Evidence Rules 602 and 608 respectively limit a trial witness to testifying to matters of personal knowledge and allow an opponent to probe that witness’s credibility by delving into his/her reputation for truthfulness.

 

 

 

High-Tech Sports Equipment Plaintiff Alleges Viable Fraud Claim Against Electronic Sensor Supplier (Newspin v. Arrow – Part II)

In Newspin Sports, LLC v. Arrow Electronics, Inc., 2018 WL 6295272, the Seventh Circuit affirmed the dismissal of plaintiff’s negligent misrepresentation claims but upheld its fraud claims.

Under New York law (the contract had a NY choice-of-law provision), a plaintiff alleging negligent misrepresentation must establish (1) a special, privity-like relationship that imposes a duty on the defendant to impart accurate information to the plaintiff, (2) information that was factually inaccurate, and (3) plaintiff’s reasonable reliance on the information.

New York’s economic loss rule softens the negligent misrepresentation theory, however. This rule prevents a plaintiff from recovering economic losses under a tort theory. Since the plaintiff’s alleged negligence damages – money it lost from the flawed electronic components – mirrored its breach of contract damages, the negligent misrepresentation claim was barred by the economic loss rule. [*10]

Plaintiff’s fraud claims fared better.  In New York, a fraud claim will not lie for a simple breach of contract.  That is, where the only “fraud” alleged is a defendant’s broken promise or lack of sincerity in making a promise, the fraud claim merely duplicates the breach of contract one.

To allege a fraud claim separate from a breach of contract, a plaintiff must establish (1) a legal duty separate from the duty to perform under a contract, or (2) demonstrate a misrepresentation collateral or extraneous to the contract, or (3) special damages caused by the misrepresentation that are not recoverable as contract damages. [*11] [32]-[33].

Applying these principles, the Court noted that the plaintiff alleged the defendant made present-tense factual representations concerning its experience, skill set and that its components met plaintiff’s specifications.  Taken together, these statements – if true – sufficiently pled a legal duty separate from the parties’ contractual relationship to state a colorable fraud claim.
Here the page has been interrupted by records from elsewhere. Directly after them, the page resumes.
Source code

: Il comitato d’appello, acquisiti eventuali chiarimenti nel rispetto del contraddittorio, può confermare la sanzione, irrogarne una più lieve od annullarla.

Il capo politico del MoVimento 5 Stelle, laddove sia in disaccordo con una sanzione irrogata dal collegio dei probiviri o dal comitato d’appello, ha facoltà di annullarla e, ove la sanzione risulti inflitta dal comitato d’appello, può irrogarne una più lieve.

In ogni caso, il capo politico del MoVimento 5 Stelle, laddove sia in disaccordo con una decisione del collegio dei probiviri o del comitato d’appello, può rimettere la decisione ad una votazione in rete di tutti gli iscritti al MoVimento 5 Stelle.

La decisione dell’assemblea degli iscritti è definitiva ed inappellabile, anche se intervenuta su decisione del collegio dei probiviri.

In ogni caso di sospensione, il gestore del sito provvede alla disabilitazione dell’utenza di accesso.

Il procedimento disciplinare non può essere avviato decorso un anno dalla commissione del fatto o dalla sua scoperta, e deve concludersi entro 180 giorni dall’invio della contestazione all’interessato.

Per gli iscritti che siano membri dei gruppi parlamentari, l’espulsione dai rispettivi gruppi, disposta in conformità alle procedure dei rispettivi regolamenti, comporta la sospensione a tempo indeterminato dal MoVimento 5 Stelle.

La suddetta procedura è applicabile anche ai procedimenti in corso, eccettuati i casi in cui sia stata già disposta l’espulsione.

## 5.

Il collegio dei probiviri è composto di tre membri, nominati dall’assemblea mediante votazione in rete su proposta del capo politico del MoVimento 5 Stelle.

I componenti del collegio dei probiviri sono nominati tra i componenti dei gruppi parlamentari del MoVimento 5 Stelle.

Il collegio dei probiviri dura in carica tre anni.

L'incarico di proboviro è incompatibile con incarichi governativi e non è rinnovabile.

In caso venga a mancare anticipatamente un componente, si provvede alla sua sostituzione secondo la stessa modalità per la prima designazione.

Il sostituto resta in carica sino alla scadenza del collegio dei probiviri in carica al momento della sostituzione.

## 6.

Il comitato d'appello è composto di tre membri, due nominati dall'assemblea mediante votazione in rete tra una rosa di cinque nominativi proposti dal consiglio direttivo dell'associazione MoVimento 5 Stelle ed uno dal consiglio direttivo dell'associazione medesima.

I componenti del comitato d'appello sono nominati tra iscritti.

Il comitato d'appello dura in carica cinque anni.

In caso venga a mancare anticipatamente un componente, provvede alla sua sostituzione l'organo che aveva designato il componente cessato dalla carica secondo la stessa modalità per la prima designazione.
The Court also rejected the defendant’s argument that the plaintiff’s fraud claims were subject to the UCC’s four-year limitations period governing sales of goods contracts.  Since the plaintiff’s fraud count differed from its breach of contract claim, Illinois’s five-year statute of limitations for common law fraud governed.  See 735 ILCS 5/13-205,  As a result, plaintiff’s 2017 filing date occurred within the five-year time limit and the fraud claim was timely. [*12] [35].

Afterwords:

The economic loss rule will bar a negligent misrepresentation claim where a plaintiff’s pleaded damages simply restate its breach of contract damages;

A fraud claim can survive a pleadings motion to dismiss so long as the predicate allegations go beyond the subject matter of the contract governing the parties’ relationship.